I went to a High School game last year and watched a player that hit the ball with some power (using BESR bat). Unfortunately, his swing was atrocious! Completely off balance, stepping out and a couple other things. Everybody in the stands were like “Boy he can really hit” and “Wow he’s gonna be a monster”. In truth, the hits were BESR bat hits. If it wasn’t for the assistance of the large sweet spot and trampoline effect of the BESR bat, his three hits were all outs. Two of the three hits were “check swing” doubles. I spoke to the coach a few days later and we were discussing the player. He even admitted to me that this player had an “unorthodox” batting stance and swing. I asked him why he doesn’t try and correct it now so he might actually hit better. His response was “If it isn’t broke, don’t fix it” because he was hitting the ball. WHAT? I feel sorry for this player. As he gets in front of better pitchers, he will not hit the ball. The sad thing is you can see that this player has potential but until someone decides to teach him the correct way of hitting, we will never know.
Cut to this year with BBCOR and no change in his swing. His batting average went from a little over .400 last year to an abysmal .194. YIKES! In contrast, another player on the same team who has great mechanics AND understands hitting AND led the team and league in hitting the previous year still led the team in every hitting category and top in the league. That player continued to win several awards and named athlete of the year for the league of 18 teams at a DI High School. The switch to BBCOR from BESR didn’t affect his numbers. Why – because he is a true hitter with proper mechanics and fundamentals.
Running a 60 in 6.7 seconds doesn’t help you hit the ball. A strong arm doesn’t make you a hitter. Understanding the pitch count helps you be a hitter. Knowing what the pitchers “out pitch” or “go to pitch” is helps you be a hitter. But the most important thing about hitting is technique and fundamentals. Hitting a baseball is about technique not athleticism. Just look at Michael Jordan or Bo Jackson when they tried baseball. Great athletes but didn’t do well in baseball because both of them admitted the hardest thing in sports to do is to hit a baseball. Consider Bo Jackson.
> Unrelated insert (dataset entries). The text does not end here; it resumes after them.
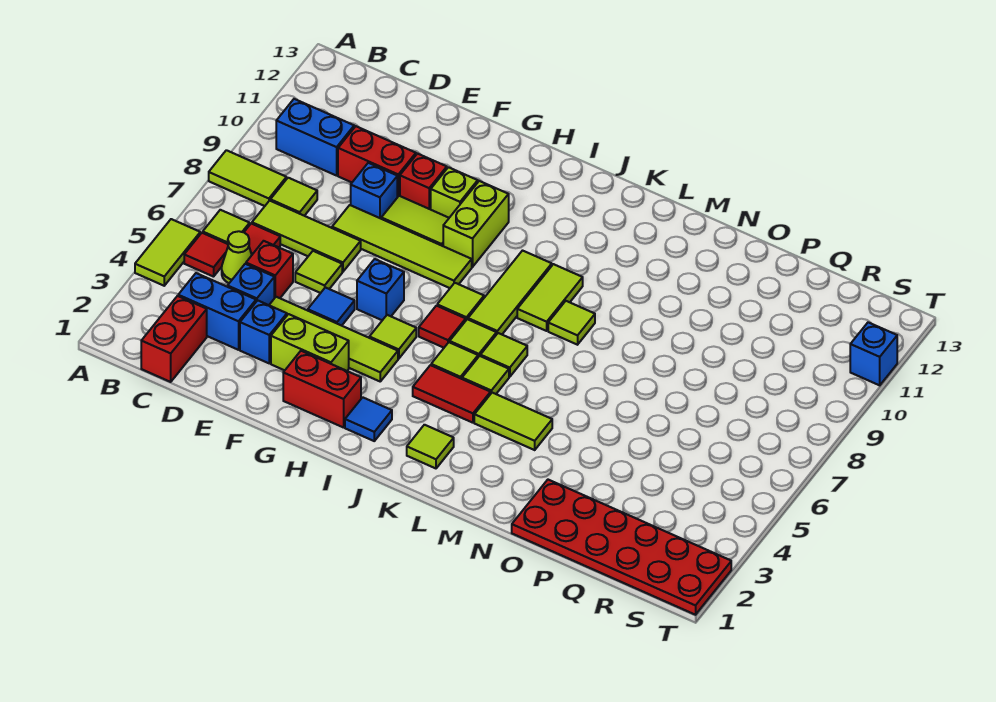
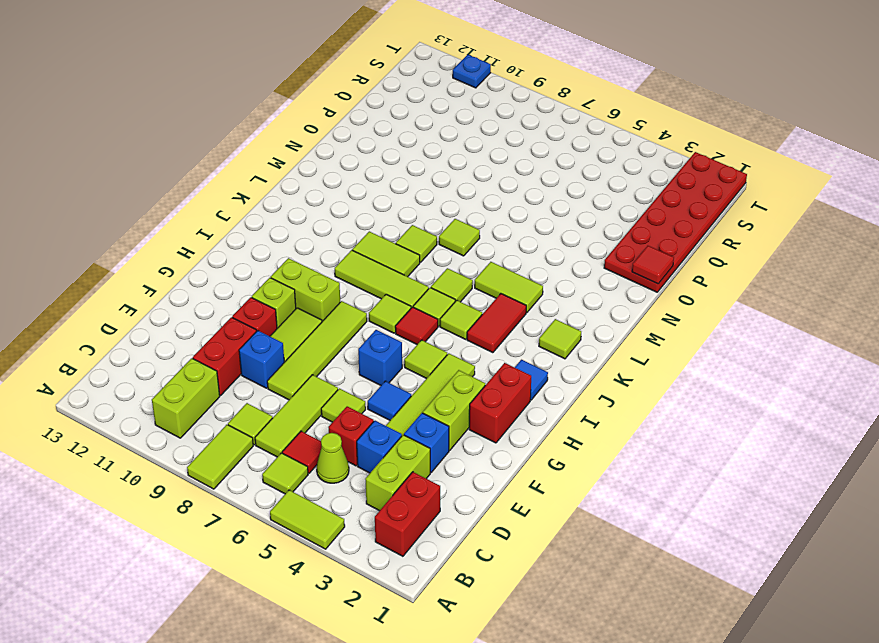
red 1x1 tile [184,233,228,277] -> red 1x1 tile moved to [632,246,674,284]
blue 1x2 brick [276,99,354,176] -> lime 1x2 brick [152,358,220,438]
red 1x2 brick [141,296,207,382] -> red 1x2 brick turned to [375,472,440,556]
blue 1x2 brick [178,273,256,350] -> lime 1x2 brick [365,435,430,511]
lime 1x1 tile [462,356,509,394] -> lime 1x1 tile moved to [439,219,480,256]
lime 1x2 tile [474,393,552,450] -> lime 1x2 tile turned to [475,262,543,313]
blue 1x1 brick [850,322,897,385] -> blue 1x1 plate [453,55,491,88]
He did play 8 seasons in the Major Leagues from 1986-1994 (he missed the 1992 season) with 2,393 AB’s. His life time strike outs – 841*. Bo struck out 35% of the time. The average strike out percentage for the Major League during that same 8 year time frame was only 15.2%**. Bo struck out more than twice the average! Anything over 27% is considered awful. Compare that to Tony Gwynn’s numbers. Twenty years in the Majors with 9,288 AB’s. Tony struck out 434 times* – that’s only 5%. Technique makes you a hitter.
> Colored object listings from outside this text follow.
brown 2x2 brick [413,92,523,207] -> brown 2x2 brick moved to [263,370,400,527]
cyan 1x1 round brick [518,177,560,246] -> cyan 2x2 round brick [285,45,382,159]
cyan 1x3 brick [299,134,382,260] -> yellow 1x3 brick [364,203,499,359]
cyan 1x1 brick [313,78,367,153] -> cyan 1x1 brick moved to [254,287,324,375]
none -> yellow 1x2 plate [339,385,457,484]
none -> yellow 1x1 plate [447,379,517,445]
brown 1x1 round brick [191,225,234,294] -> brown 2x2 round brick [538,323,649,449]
If you have bad fundamentals/ technique, nothing else will help. Sure, knowing the pitch count and the pitchers go to pitch will help and are extremely important, but if you can’t hit the ball because your technique is bad – well, I guess it really doesn’t matter then does it.
Back to the BBCOR. As you can see, many players and coaches have become complacent. The BESR bats have created a false sense of security. Now that this has been taken away, batters are going to have to learn the correct way to swing a bat. This isn’t going to affect the ones who have good fundamentals and technique, but there are fewer of them than the ones who don’t. It will also probably affect the high school ranks more than the elite/ showcase summer teams. With high school, the coaches are pretty well locked to the players who live in their district so they the greater odds of having players who don’t swing correctly. The summer elite teams recruit and usually get the top players from a large geographic area and those players tend to have better hitting fundamentals.
Either way you look at it, many coaches are going to have to teach true hitting again and many players are going to have to learn to hit correctly.